I managed to maintain the exercise and diet regimen that lead to that weight loss for awhile, and then I started to lose focus on my personal fitness. I was still sort of paying attention. I went through periods of being careful with my exercise and diet, but I did not consistently focus on achieving anything in that area of my life. I was coasting.
Again in January about three years ago, I stepped on the scales and realized that my weight had crept to three pounds over the weight that drove me to action ten years earler. I made a mental note of it, and made some effort to exercise more and to eat better more consistently. In mid-October of that year, I had lost a grand total of three pounds.
Then, I set a new goal. As soon as I set the goal, I created a plan and started following the plan. I once again found the discipline and focus I had shown in this area of my life ten years before.
In eight months of “thinking about losing weight,” I had lost three whopping pounds. In late November, four weeks after setting a definite goal, I lost 10 pounds, and, within a few months after that, I lost a total of 35 pounds to get back to my goal weight. With a definite goal in mind, in a little more than ten percent of the time I spent “thinking about it,” I achieved over three times the results. Finally, with a specific goal and achievement plan in place, I achieved over ten times the results in four months that I had achieved in the previous eight months.
Here are the leadership lessons from my experience:
- Thinking about doing something is not the same as setting a definite goal. You must set a specific goal for what you hope to do or the results you hope to achieve. Otherwise, you will coast along and “think about it” a great deal without taking consistent, focused action towards it.
- You have to share your goal with someone you trust. Very few of us are good at holding ourselves accountable, and accountability is a key ingredient of goal achievement.
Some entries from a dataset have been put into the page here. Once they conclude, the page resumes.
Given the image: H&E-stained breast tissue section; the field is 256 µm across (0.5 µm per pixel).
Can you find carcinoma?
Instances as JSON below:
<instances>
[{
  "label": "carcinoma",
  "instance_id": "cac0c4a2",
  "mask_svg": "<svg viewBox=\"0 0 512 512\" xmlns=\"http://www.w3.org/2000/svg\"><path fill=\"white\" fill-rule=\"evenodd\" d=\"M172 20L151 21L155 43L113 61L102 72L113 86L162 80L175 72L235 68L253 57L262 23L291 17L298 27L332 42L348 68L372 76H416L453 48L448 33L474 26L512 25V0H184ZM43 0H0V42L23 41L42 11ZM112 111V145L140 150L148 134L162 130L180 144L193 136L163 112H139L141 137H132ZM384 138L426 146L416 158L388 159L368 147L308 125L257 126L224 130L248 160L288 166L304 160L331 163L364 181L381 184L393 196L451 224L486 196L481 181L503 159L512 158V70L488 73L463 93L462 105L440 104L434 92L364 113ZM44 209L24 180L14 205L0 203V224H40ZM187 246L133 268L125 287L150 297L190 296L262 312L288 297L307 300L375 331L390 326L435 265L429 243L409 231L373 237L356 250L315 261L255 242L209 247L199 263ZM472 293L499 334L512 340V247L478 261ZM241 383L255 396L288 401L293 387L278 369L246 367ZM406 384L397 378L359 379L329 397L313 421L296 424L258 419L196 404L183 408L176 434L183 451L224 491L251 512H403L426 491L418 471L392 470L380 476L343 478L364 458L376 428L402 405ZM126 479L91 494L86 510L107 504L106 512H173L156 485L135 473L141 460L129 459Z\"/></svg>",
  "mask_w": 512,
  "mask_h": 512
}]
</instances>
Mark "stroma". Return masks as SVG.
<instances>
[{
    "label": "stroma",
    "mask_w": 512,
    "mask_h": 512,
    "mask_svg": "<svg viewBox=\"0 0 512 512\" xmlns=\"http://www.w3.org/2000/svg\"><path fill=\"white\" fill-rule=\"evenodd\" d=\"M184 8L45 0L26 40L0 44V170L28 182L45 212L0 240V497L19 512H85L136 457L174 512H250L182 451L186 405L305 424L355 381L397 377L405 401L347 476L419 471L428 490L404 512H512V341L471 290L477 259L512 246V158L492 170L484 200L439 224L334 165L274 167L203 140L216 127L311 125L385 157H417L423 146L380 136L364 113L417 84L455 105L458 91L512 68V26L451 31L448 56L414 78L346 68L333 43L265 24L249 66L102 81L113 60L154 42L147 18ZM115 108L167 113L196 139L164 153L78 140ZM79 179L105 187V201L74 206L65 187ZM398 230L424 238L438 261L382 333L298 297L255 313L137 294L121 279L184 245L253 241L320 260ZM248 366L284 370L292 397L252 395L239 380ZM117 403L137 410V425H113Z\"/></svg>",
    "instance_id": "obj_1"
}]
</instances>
My wife also set a weight loss goal at that time. I knew her goal, and she knew mine. We helped each other, and we held each other accountable.
- You have to keep the goal in front of you. If you do not see it frequently, you will forget about it. I had my weight loss goal written in a place where I saw it every day.
- You have to track your progress – frequently. The specific time frame depends on how long it takes to see measurable progress, and the key concept is that you have to track it. If you do not track progress, you probably will not make any. In the case of losing weight, I logged my weight every week. Yes, I kept a running log of my weight each week.
- You have to take daily, specific actions. You have to take specific actions every day towards goal achievement. I had a daily eating plan to make sure I got a balanced diet and stayed on track with my weight loss goal.
Your Now Step: Almost everyone has something they have you been “thinking about doing” for some time. What is it for you? Before the week is out, take 30 minutes to find a way to reduce it to a specific, written goal. Within 24 hours of writing it down, find someone to share the goal with, develop an action plan, and start taking daily actions towards that goal.